Um local tão deslumbrante tinha que inevitavelmente ter uma lenda associada. O topónimo Seteais, segundo a narrativa, pode derivar de quando se dizia a palavra “ai”, o seu eco repetia-se por sete vezes e de “sete ais” a Seteais foi um passo. No entanto, sabe-se que antigamente aquele local se chamava Centeais por ser terra de centeio. É quase certo que o actual topónimo se deve a este antigo nome.
Nos finais do século XVIII, Daniel Gildemeester, que ocupava o cargo de cônsul da embaixada holandesa em Portugal, adquiriu os terrenos para aí edificar um palácio.
No dia 25 de Julho de 1787, data do seu aniversário, foi inaugurado o novo palácio de Seteais tendo como convidado um dos homens mais ricos de Inglaterra – o inglês William Beckford. O novo palácio harmoniza-se com a verdejante e exuberante paisagem de sonho que o rodeia, acrescido de lago e mirante que tornaram o local ainda mais belo. Gildemeester mandou conduzir água das nascentes da serra até ao Campo de Seteais para alimentar a casa, os jardins, os pomares e outras árvores que ali plantou.
Após a morte de Gildemeester, a sua viúva, D. Joanna de Goran, vendeu a propriedade ao 5.º Marquês de Marialva. O novo proprietário empreendeu obras de beneficiação em toda a propriedade. Começou por plantar uma grande quantidade de árvores e de solicitar o encerramento do Campo de Seteais o que provocou a revolta da população. A Câmara Municipal de Sintra, em 1801, no seguimento do aforamento do Campo de Seteais, aplica a proibição do encerramento do campo e determina a obrigatoriedade de manter sempre abertas duas portas francas para serventia do público. Situação que se verifica ainda hoje.
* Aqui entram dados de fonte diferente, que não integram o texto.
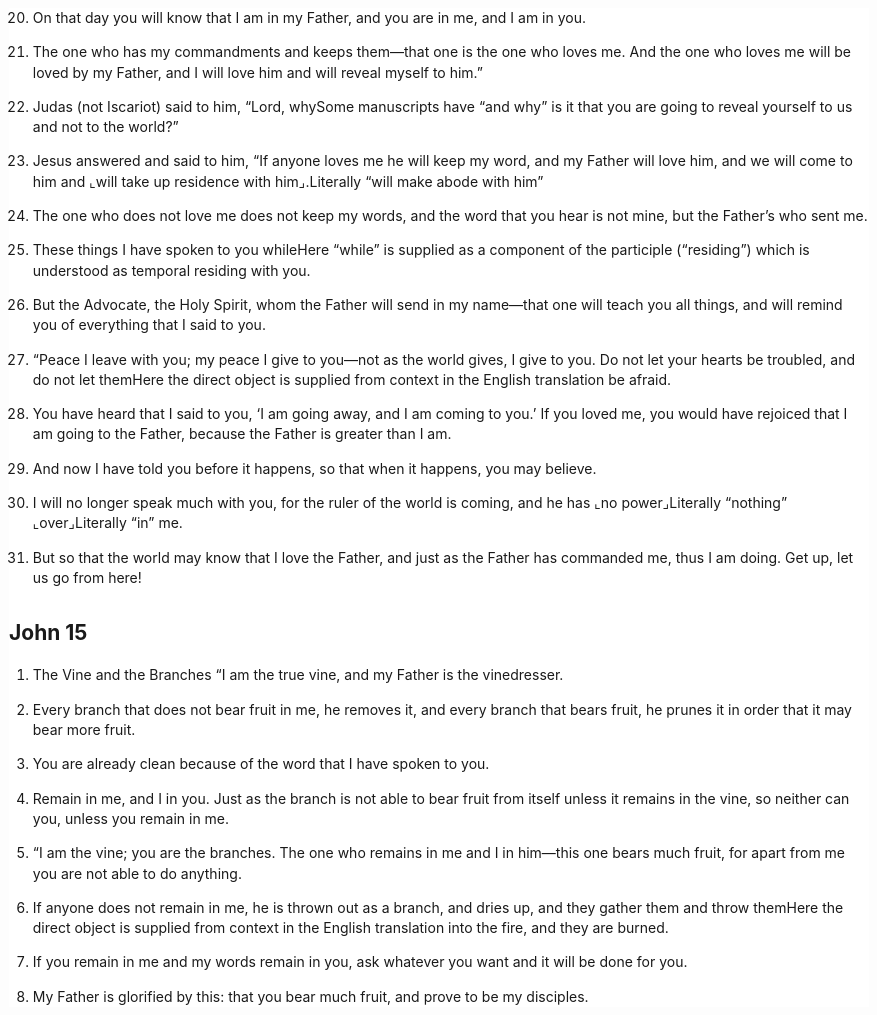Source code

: 20. On that day you will know that I am in my Father, and you are in me, and I am in you.

21. The one who has my commandments and keeps them—that one is the one who loves me. And the one who loves me will be loved by my Father, and I will love him and will reveal myself to him.” 

22. Judas (not Iscariot) said to him, “Lord, whySome manuscripts have “and why” is it that you are going to reveal yourself to us and not to the world?”

23. Jesus answered and said to him, “If anyone loves me he will keep my word, and my Father will love him, and we will come to him and ⌞will take up residence with him⌟.Literally “will make abode with him”

24. The one who does not love me does not keep my words, and the word that you hear is not mine, but the Father’s who sent me.

25. These things I have spoken to you whileHere “while” is supplied as a component of the participle (“residing”) which is understood as temporal residing with you.

26. But the Advocate, the Holy Spirit, whom the Father will send in my name—that one will teach you all things, and will remind you of everything that I said to you. 

27. “Peace I leave with you; my peace I give to you—not as the world gives, I give to you. Do not let your hearts be troubled, and do not let themHere the direct object is supplied from context in the English translation be afraid.

28. You have heard that I said to you, ‘I am going away, and I am coming to you.’ If you loved me, you would have rejoiced that I am going to the Father, because the Father is greater than I am.

29. And now I have told you before it happens, so that when it happens, you may believe.

30. I will no longer speak much with you, for the ruler of the world is coming, and he has ⌞no power⌟Literally “nothing” ⌞over⌟Literally “in” me.

31. But so that the world may know that I love the Father, and just as the Father has commanded me, thus I am doing. Get up, let us go from here!   

## John 15

1.  The Vine and the Branches “I am the true vine, and my Father is the vinedresser.

2. Every branch that does not bear fruit in me, he removes it, and every branch that bears fruit, he prunes it in order that it may bear more fruit.

3. You are already clean because of the word that I have spoken to you.

4. Remain in me, and I in you. Just as the branch is not able to bear fruit from itself unless it remains in the vine, so neither can you, unless you remain in me. 

5. “I am the vine; you are the branches. The one who remains in me and I in him—this one bears much fruit, for apart from me you are not able to do anything.

6. If anyone does not remain in me, he is thrown out as a branch, and dries up, and they gather them and throw themHere the direct object is supplied from context in the English translation into the fire, and they are burned.

7. If you remain in me and my words remain in you, ask whatever you want and it will be done for you.

8. My Father is glorified by this: that you bear much fruit, and prove to be my disciples.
Ainda em 1801 foram efectuadas obras no palácio, nomeadamente nas cavalariças e um novo corpo simétrico foi acrescentado à parte setentrional do palácio já existente. A união entre os dois volumes foi feita através de um arco triunfal que o tempo transformou num autêntico ex-líbris de Seteais. O clássico traçado geométrico das duas fachadas, rigorosamente simétricas, encontra no arco central um equilíbrio notável, terminando num frontão ilusório, encimado por um medalhão de bronze com as efígies de D. João VI e de D. Carlota Joaquina. Por baixo, uma cartela de pedra bem lavrada ostentando uma epígrafe dedicada ao Príncipe Regente, decorada com florões.
O Estado português adquiriu a propriedade a 15 de Outubro de 1946, e em 1950 dá início às obras de adaptação a hotel pela Direcção dos Serviços dos Monumentos Nacionais. O Hotel Palácio de Seteais foi inaugurado quatro anos mais tarde e é hoje uma das mais famosas e luxuosas unidades hoteleiras de Sintra.